Here's a weird thing I've noticed about going to Bollywood movies: For as much as they are often very star-driven - I've mentioned the crazy credit that Rajnikanth gets at the start of his movies before, and the posters shown on iMovieCafe are often nothing but the stars with nothing about the movie - the previews almost never mention them by name. I saw the trailer for Mary Kom three or four times, for instance, and I didn't realize it was a Priyanka Chopra movie until I was looking it up on IMDB a week or so ago. Which struck me as weird, as she's a pretty big star and this is very much a star vehicle.
Now, to a certain extent this is just not being immersed in someone else's pop culture; if I were Hindi, I'd see Ms. Chopra on posters, in advertisements, on whatever the Indian equivalent of Entertainment Tonight or Letterman is, and I'd just know her, even if she is transforming herself a bit for this part. Then again, that's not always the case; I don't always recognize Tom Hardy, for instance, and he's a guy I really like. I'd think that Chopra is part of what you'd want to push about the movie, more aggressively than the film's advertising does.
Producers get billed in the previews though, though, which is kind of curious - are movie producers the sort of recognizable brands that bear promotion in India? Or is it more an ego thing? I find it rather odd that Indian studios seem to think that fixing the name of the producers in the audience's minds at the end of a preview is more effective than doing so with the stars.
The other side of this is the opening credits for the films, where in addition to the studio and production company logos there is a huge string of sponsors and partners. This isn't unique to Bollywood, though they usually come during the end credits in the Chinese and Japanese films which have a bunch of them. This one was unusually long, the sort of length where one is tempted to start yelling for them to start the actual movie already, or maybe take down a list to see who got the most product-placement bang for their buck. It does make you appreciate Hollywood, where the big multimedia collossi don't need to sell such prominent sponsorship (but let's not give them any ideas).
Mary Kom
* * ¾ (out of four)
Seen 6 September 2014 in Regal Fenway #5 (first-run, DCP)
Mary Kom opens with the title character going into labor in the middle of an armed rebellion in 2007, and that's the sort of thing that one might think would have been a bit of a bigger factor in a story which does come back to regional tensions later. It doesn't quite fit the inspirational sports narrative, which may be why it's pushed off to the side until it can fit that structure, albeit oddly.

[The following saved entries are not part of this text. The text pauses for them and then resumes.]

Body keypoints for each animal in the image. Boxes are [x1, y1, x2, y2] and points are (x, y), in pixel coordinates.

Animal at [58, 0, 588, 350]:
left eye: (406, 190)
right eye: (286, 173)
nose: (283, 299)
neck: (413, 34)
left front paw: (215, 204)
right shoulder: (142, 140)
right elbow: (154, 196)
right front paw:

It's a good sports movie, although moments like that certainly highlight just how much it's playing from the standard playbook.

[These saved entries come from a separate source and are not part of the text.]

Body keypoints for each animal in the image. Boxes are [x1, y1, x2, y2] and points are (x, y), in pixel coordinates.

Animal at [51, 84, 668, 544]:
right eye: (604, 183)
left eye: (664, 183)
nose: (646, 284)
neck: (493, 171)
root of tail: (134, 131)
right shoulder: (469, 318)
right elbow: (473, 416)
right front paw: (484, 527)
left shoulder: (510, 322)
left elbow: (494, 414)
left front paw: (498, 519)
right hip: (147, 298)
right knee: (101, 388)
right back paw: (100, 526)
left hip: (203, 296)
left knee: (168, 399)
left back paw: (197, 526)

The dangerous streets cast her mind back sixteen years, when young Mangte Chungneijang Kom (Mridul Satam) finds a boxing glove in the wreckage after a plane crash in Kangathei, Manipur and becomes attached right away, much to the chagrin of her father Tonpa (Robin Das). Chungneijang grows into a pugnacious teenager, taking swings at her friend's crappy boyfriend, until the chase leads her (Priyanka Chopra) into a gym where she makes an impression on coach M. Narjit Singh (Sunil Thapa). She soon becomes one of India's top female boxers under the name "MC Mary Kom", meeting soccer player Onler (Darshan Kumaar) along the way. There are challenges, both in the form of corrupt federation official Sharma (Shakti Sinha) and motherhood.

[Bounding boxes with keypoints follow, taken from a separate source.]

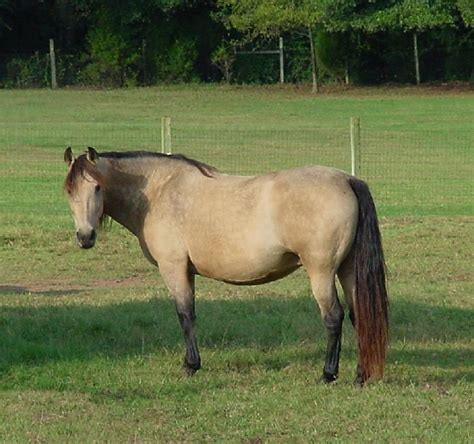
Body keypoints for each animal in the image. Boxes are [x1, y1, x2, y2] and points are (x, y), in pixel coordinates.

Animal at [64, 147, 388, 384]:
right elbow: (190, 314)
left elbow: (185, 315)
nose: (85, 236)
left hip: (321, 272)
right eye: (69, 191)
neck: (159, 192)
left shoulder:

There is a regular arc to this sort of movie - inspiration, commitment, championship, injury, comeback - and pregnancy is a different twist on the "injury" portion of that narrative. That the story is familiar isn't necessarily a bad thing, even if it likely does mean distorting the true-life story somewhat. It would be nice if it weren't done so nakedly; as much as real lives don't always resolve things in a way that fits tidily in a screenplay, the script by Saiwyn Quadras has a tendency to bring things up that are dramatic in the moment but not really explore them: There's never a sense of why Chungneijang is lashing out so much, for instance, and though there is occasional talk about discrimination and neglect toward Manipur versus other regions of India, it doesn't happen on-screen in an impactful way - the moments when this may be going on can come across as Chungneijang digging a hole for herself.